Title: Genomic modulation of mitochondrial respiratory genes in the hypertrophied heart reflects adaptive changes in mitochondrial and contractile function Authors
|Makhosazane, Zungu -|
|Alcolea, Maria -|
|Garcia-Palmer, Francisco -|
|Young, Martin -|
|Essop, M -|
Submitted to: American Journal of Physiology - Heart and Circulatory Physiology
Publication Type: Peer Reviewed Journal
Publication Acceptance Date: August 10, 2007
Publication Date: August 17, 2007
Citation: Makhosazane, Z., Alcolea, M.P., Garcia-Palmer, F.J., Young, M.E., Essop, M.F. 2007. Genomic modulation of mitochondrial respiratory genes in the hypertrophied heart reflects adaptive changes in mitochondrial and contractile function. American Journal of Physiology - Heart and Circulatory Physiology. 293(5):H2819-H2825. Interpretive Summary: An inability of the heart to pump enough blood is termed heart failure. One possible explanation for heart failure is that the heart is not able to generate enough energy. Problems with fatty acid metabolism have been suggested. This study investigated whether genes known to be critical for energy metabolism are altered in an animal model of heart disease. The data show that during the early stages of heart disease, the heart attempts to adapt metabolically, in order to maintain energy production. The implications are that a failure to maintain activation of these adaptation processes may trigger energy insufficiency, and therefore contractile dysfunction.
Technical Abstract: We hypothesized the coordinate induction of mitochondrial regulatory genes in the hypertrophied right ventricle to sustain mitochondrial respiratory capacity and contractile function in response to increased load. Wistar rats were exposed to hypobaric hypoxia (11% O(2)) or normoxia for 2 wk. Cardiac contractile and mitochondrial respiratory function were separately assessed for the right and left ventricles. Transcript levels of several mitochondrial regulators were measured. A robust hypertrophic response was observed in the right (but not left) ventricle in response to hypobaric hypoxia. Mitochondrial O(2) consumption was increased in the right ventricle, while proton leak was reduced vs. normoxic controls.
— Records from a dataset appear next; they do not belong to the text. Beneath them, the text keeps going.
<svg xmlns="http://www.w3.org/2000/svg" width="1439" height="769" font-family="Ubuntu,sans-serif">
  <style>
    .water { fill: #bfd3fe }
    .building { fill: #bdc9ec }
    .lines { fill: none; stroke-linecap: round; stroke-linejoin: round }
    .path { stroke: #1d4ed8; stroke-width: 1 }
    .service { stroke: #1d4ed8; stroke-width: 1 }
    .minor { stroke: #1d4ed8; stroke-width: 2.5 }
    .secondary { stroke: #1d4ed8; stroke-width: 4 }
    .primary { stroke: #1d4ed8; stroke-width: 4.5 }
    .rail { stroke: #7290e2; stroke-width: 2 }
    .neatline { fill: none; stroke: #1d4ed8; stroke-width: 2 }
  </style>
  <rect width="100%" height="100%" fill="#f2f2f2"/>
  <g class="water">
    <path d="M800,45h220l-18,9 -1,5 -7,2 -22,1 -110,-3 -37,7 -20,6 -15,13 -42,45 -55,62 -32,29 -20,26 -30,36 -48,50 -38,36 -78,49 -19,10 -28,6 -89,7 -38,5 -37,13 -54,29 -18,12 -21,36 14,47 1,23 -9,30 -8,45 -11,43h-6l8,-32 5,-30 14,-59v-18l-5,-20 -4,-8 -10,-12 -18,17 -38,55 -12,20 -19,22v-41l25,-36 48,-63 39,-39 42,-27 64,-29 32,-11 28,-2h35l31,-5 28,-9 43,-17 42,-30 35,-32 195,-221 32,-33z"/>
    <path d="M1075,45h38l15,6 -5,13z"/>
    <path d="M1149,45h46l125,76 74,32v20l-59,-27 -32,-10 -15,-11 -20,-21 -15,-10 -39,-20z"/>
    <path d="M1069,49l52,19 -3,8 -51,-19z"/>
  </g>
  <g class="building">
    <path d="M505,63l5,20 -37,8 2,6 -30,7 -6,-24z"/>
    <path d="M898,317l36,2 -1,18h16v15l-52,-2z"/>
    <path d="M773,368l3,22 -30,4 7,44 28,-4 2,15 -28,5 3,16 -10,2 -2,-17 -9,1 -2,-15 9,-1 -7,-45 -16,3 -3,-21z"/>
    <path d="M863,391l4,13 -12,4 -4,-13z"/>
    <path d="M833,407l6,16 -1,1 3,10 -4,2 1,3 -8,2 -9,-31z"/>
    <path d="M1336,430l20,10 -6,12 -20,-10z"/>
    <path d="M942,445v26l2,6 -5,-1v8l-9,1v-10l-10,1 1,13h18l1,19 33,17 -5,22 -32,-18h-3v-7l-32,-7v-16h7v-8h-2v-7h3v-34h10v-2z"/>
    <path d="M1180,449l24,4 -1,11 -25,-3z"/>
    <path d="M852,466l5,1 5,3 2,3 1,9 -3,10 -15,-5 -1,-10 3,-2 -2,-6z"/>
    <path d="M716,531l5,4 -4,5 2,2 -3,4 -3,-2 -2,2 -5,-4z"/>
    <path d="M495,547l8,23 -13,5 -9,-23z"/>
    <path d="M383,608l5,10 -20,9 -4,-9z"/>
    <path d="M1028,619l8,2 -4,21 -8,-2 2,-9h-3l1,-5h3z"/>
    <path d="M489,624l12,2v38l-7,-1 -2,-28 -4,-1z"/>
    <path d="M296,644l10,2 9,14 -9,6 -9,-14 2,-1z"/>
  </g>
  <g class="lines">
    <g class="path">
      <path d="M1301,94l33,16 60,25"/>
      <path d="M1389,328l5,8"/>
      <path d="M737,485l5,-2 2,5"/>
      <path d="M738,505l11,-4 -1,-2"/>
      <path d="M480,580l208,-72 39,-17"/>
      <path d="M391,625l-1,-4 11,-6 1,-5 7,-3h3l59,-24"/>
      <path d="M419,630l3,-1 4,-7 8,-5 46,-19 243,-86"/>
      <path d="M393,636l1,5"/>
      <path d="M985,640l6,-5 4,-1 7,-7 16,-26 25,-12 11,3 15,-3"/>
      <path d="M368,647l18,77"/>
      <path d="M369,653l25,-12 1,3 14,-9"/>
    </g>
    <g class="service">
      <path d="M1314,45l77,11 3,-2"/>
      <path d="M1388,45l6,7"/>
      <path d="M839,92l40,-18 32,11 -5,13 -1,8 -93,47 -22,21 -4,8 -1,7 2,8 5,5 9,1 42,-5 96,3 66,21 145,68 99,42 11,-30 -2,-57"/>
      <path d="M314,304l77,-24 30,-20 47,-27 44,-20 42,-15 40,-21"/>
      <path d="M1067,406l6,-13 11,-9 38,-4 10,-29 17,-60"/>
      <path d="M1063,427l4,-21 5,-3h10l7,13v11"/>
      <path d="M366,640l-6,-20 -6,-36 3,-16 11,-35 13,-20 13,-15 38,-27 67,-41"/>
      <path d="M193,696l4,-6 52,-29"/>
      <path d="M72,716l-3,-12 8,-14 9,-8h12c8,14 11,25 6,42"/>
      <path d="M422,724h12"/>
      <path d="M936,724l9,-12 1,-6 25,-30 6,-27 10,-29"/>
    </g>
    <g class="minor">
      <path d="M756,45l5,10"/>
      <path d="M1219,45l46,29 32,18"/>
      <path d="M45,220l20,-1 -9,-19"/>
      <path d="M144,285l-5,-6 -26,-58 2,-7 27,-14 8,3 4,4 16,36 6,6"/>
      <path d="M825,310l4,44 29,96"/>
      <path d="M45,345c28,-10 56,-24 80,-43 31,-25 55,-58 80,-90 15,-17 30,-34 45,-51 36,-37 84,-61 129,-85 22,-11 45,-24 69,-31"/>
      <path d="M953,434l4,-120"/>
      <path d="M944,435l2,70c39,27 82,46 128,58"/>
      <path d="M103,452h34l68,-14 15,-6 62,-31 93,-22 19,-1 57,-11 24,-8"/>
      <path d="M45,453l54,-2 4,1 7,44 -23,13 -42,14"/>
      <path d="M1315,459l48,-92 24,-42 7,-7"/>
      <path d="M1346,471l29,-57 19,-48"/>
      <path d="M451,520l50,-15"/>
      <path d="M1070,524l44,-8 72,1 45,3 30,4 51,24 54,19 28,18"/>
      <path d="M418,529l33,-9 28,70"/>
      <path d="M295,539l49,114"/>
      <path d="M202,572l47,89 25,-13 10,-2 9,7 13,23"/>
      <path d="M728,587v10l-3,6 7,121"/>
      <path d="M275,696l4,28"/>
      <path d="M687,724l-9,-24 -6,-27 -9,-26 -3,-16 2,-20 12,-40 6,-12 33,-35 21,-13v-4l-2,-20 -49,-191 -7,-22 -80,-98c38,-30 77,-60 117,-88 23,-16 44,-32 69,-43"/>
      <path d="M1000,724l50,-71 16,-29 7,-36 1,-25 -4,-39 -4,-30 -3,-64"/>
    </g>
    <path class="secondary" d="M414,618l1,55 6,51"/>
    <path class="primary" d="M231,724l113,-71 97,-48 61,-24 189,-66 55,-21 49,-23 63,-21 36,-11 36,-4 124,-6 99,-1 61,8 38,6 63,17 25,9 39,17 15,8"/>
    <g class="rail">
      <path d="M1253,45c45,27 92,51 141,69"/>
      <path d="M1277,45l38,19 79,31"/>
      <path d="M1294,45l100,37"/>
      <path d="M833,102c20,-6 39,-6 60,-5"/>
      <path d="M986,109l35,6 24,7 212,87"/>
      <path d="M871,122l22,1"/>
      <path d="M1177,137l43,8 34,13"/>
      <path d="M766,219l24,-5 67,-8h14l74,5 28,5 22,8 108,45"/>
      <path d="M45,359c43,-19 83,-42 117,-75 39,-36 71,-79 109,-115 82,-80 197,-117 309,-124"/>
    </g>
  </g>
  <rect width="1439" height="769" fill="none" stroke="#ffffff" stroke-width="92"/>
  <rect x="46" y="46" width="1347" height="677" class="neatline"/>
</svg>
Citrate synthase activity and mitochondrial DNA content were significantly increased in the hypertrophied right ventricle, suggesting higher mitochondrial number. Transcript levels of nuclear respiratory factor-1, peroxisome proliferator-activated receptor-gamma-coactivator-1alpha, cytochrome oxidase (COX) subunit II, and uncoupling protein-2 (UCP2) were coordinately induced in the hypertrophied right ventricle following hypoxia. UCP3 transcript levels were significantly reduced in the hypertrophied right ventricle vs. normoxic controls. Exposure to chronic hypobaric hypoxia had no significant effects on left ventricular mitochondrial respiration or contractile function. However, COXIV and UCP2 gene expression were increased in the left ventricle in response to chronic hypobaric hypoxia. In summary, we found coordinate induction of several genes regulating mitochondrial function and higher mitochondrial number in a model of physiological right ventricular hypertrophy, linking the efficiency of mitochondrial oxidative phosphorylation and respiratory function to sustained contractile function in response to the increased load.